TEXT FOR ANALYSIS ▸
━━━━━━

Welcome to our class!
We are an environmental science course at St. Benedict's Prep in Newark, NJ, taught by Mrs. T. We'll be blogging about environmental issues all term, so please stay tuned!
Monday, April 8, 2019
Minamata Environmental Disease
Minamata disease was first discovered in Minamata city in Kumamoto prefecture Japan, in Japan, in 1956. It was caused by the release of methylmercury in the industrial wastewater from the Chisso Corporation's chemical factory, which continued from 1932 to 1968. The Chisso Corporation first opened a chemical factory in Minamata in 1908. Initially producing fertilizers, the factory followed the nationwide expansion of Japan's chemical industry, branching out into the production of acetylene, acetaldehyde, acetic acid, vinyl chloride, and octanol, among others. The Minamata factory became the most advanced in all Japan, both before and World War II. The products resulting from the manufacture of these chemicals were released into Minamata Bay in the factory wastewater. Inevitably, these pollutants had an environmental impact. Ultimately it was caused by daily intake of fish and shellfish highly contaminated by methylmercury. Through gills and gastrointestinal tracts, fishery products such as fish, shrimp, carbs, and shellfish, take in methylmercury discharged from chemical plants into rivers and seas. Flesh-eating fish that eat those contaminated fish also accumulate the toxic substance( food web). Thus accumulated methylmercury in sea-food intoxicates people who have eaten a lot of such seafood daily. Sometimes referred to as Chisso-Minamata disease. The symptoms include ataxia, numbness in the hands and feet, general muscle weakness, narrowing of the field of vision and damage to hearing and speech. A fundamental cure for Minamata disease has not yet been found. The main treatments involve the temporary relief of symptoms (symptoms therapy), rehabilitation (physiotherapy and occupational therapy). In all, 900 people died and 2,265 people were certified as having directly suffered from mercury poisoning- now known as Minamata disease.

━━━━━━

THE DATA ▸
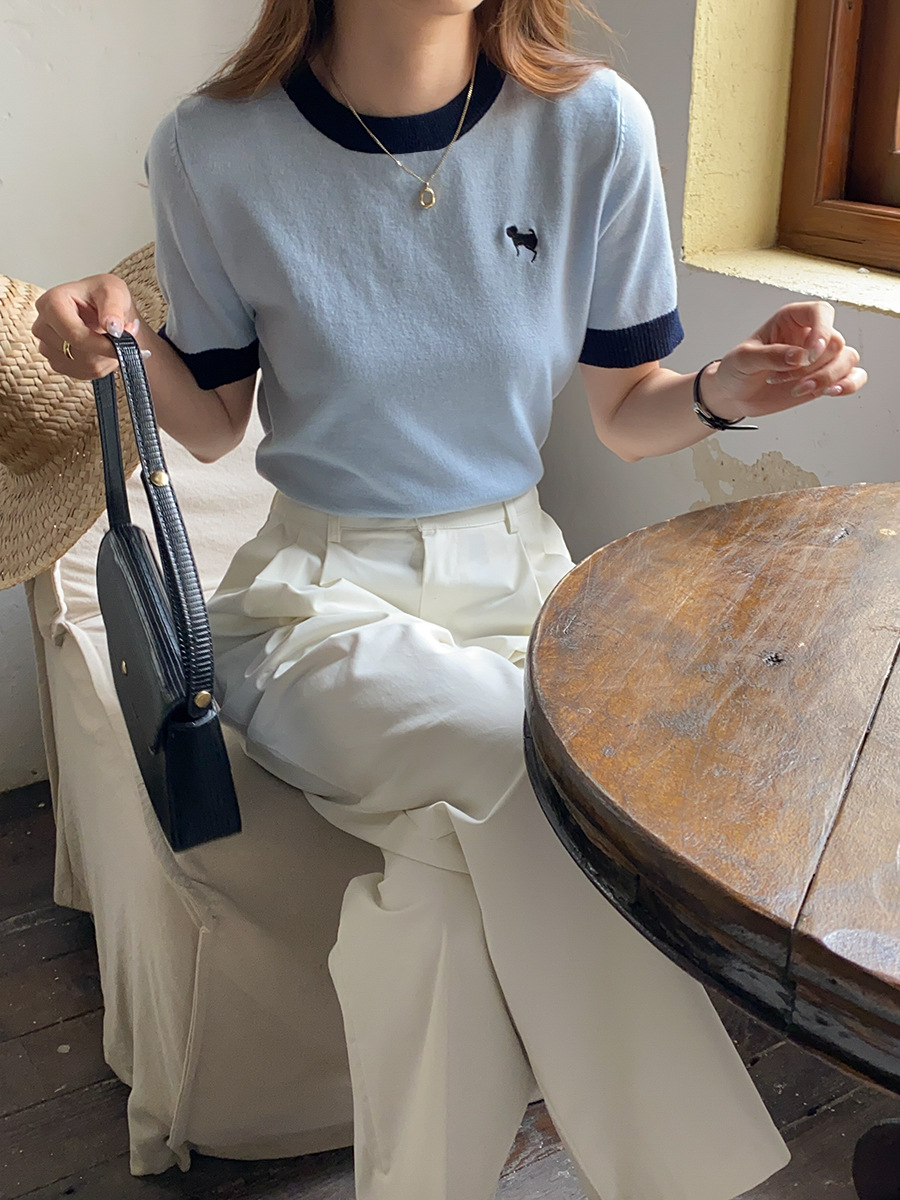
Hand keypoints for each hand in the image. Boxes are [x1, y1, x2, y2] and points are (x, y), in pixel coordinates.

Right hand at [32, 274, 141, 380]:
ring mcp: (46, 345)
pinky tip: (103, 349)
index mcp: (52, 302)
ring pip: (81, 365)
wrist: (100, 306)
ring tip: (112, 339)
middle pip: (77, 352)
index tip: (122, 345)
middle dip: (105, 349)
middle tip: (124, 335)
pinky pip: (81, 373)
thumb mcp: (113, 291)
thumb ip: (114, 307)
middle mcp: (43, 325)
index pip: (74, 334)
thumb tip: (113, 328)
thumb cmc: (102, 294)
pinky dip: (99, 366)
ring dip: (105, 358)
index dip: (101, 344)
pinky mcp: (55, 361)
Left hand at [700, 301, 865, 422]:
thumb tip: (800, 356)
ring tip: (799, 389)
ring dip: (826, 377)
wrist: (734, 395)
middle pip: (835, 341)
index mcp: (792, 320)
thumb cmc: (737, 369)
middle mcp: (810, 335)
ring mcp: (820, 357)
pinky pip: (853, 376)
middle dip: (813, 366)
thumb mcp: (745, 359)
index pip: (821, 312)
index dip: (822, 330)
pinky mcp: (824, 377)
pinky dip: (849, 384)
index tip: (810, 353)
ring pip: (847, 358)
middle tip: (783, 378)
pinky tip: (831, 392)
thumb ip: (771, 355)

━━━━━━

EXERCISE AIM ▸
From the post about Minamata disease, please write out word for word the part that opens with "We are an environmental" and closes with "please stay tuned!".

ANSWER TO THIS TASK ▸
We are an environmental science course at St. Benedict's Prep in Newark, NJ, taught by Mrs. T. We'll be blogging about environmental issues all term, so please stay tuned!